Yesterday I started the day off well. I got up early and got work done. I took a member of my household to the dentist and while they were in there I did some scouting in Gravesend town centre, in particular the Civic Centre (see video for more). Once I got home though, I took a mental health hit.
Something small triggered it, something that I see often but yesterday was the first time it knocked me like it did. I didn’t hit rock bottom, but I did fall somewhat. This made it hard to sleep, I think I had maybe two hours altogether. Maybe three at the most, and most of that was today. I was up at 8am like I planned, like I was yesterday but I knew I had to get my head back down. I finally got up at about 10ish and have felt that lack of sleep all day. I’ve tried to nap this afternoon but with no joy. So I’m going to work for a little while, not long, maybe an hour, and then a bath and reading after dinner. Try to relax into sleep.
On the plus side I did get some writing done last night. A little bit on the vampire era, and the part of it I was working on struck me that it might be a part where people may assume that I’m taking from real life experiences a little too literal. I do bleed into my work. I take what I’ve experienced and put it into characters, but how I think I do it is I put the dark moments I’ve had into the stories, but not the situations. I may get close with the odd one but I’ve not got the urge to turn my life into literature, not 100%.
People ourselves into in our work is something that we all do, even if it’s something that’s subconscious.
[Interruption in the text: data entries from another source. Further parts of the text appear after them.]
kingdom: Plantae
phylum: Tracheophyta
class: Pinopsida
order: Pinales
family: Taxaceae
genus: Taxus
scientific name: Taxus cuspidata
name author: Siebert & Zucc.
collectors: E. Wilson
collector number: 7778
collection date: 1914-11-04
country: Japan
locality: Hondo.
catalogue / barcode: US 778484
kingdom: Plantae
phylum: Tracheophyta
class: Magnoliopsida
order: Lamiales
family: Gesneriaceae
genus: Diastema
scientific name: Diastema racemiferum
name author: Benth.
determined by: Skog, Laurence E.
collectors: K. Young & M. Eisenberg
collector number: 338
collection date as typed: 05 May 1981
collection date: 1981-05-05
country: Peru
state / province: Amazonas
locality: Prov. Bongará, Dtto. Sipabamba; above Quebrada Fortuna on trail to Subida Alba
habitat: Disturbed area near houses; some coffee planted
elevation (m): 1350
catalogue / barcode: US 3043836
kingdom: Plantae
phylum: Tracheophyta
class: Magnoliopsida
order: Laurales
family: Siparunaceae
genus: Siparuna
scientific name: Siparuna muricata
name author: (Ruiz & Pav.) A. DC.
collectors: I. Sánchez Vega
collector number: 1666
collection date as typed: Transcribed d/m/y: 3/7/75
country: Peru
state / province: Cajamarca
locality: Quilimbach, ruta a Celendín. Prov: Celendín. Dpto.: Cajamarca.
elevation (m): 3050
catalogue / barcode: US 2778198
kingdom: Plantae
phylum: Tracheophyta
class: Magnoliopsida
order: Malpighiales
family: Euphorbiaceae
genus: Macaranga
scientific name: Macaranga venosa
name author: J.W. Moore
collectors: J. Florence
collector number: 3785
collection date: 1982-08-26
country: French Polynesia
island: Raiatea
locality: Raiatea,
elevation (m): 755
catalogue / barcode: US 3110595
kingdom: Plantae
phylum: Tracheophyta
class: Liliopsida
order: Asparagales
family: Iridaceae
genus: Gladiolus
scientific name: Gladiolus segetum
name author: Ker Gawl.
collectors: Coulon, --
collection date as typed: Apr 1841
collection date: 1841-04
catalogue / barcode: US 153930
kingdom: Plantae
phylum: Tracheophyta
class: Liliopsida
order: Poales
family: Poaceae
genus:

A lot of the time I don’t think we can help it. Writing, for me, is a great form of therapy. I can channel my emotions into my characters and I hope it makes them more real. More relatable.
Another plus side to last nights insomnia was I did look at the Vampire Era again. It’s on my to-do list but I’ve been so preoccupied with Penal Earth and Black Blood I hadn’t got around to looking at it. I’m going to start working on it, because it’s a rewrite and it’ll allow me to write while also working on editing and building worlds. I need to make sure I can find a way to be writing as well as working on the other elements of producing content.
Hey folks, I got 519 words written this afternoon as well as a short vid to YouTube.
Not anywhere near as much as I’d have liked. I really struggled to get going today. I’ve been working on a Penal Earth spin off story, but I’m getting frustrated with world building details. So I’m thinking I need to get more details written down, and some sketches done so I’ve got something set in stone. The details I need I can put down by doing a map of the area the Penal Earth stories (so far) take place in. So tomorrow I’m going to start sketching.
Tomorrow is going to be a busy day. My Dad and I have a few bits and pieces to do around the house and I’ve got a little shopping to do. So I’ll likely be working in the afternoon. I’m going to do that sketch and then I’m going to start putting my notes into Black Blood and work on getting this draft done by the end of the month.
Despite not getting as much done as I’d have liked I’ve had a good day. Went for a walk with a friend, which reminded me of how out of shape I am! but it was good hanging out with her and getting out in the fresh air. I am missing my friends, and it was good to see one. We did do it respecting social distancing, but you know what, if we’re all sensible and follow the guidelines we’ll be able to start hanging out with each other a lot more.
Right, I’m going to go and get the dishes done! Then I’m going to read for a little while. I’ve left intersections with friends who I know will be up early tomorrow to blow my phone up until I’m not just awake, but out of bed!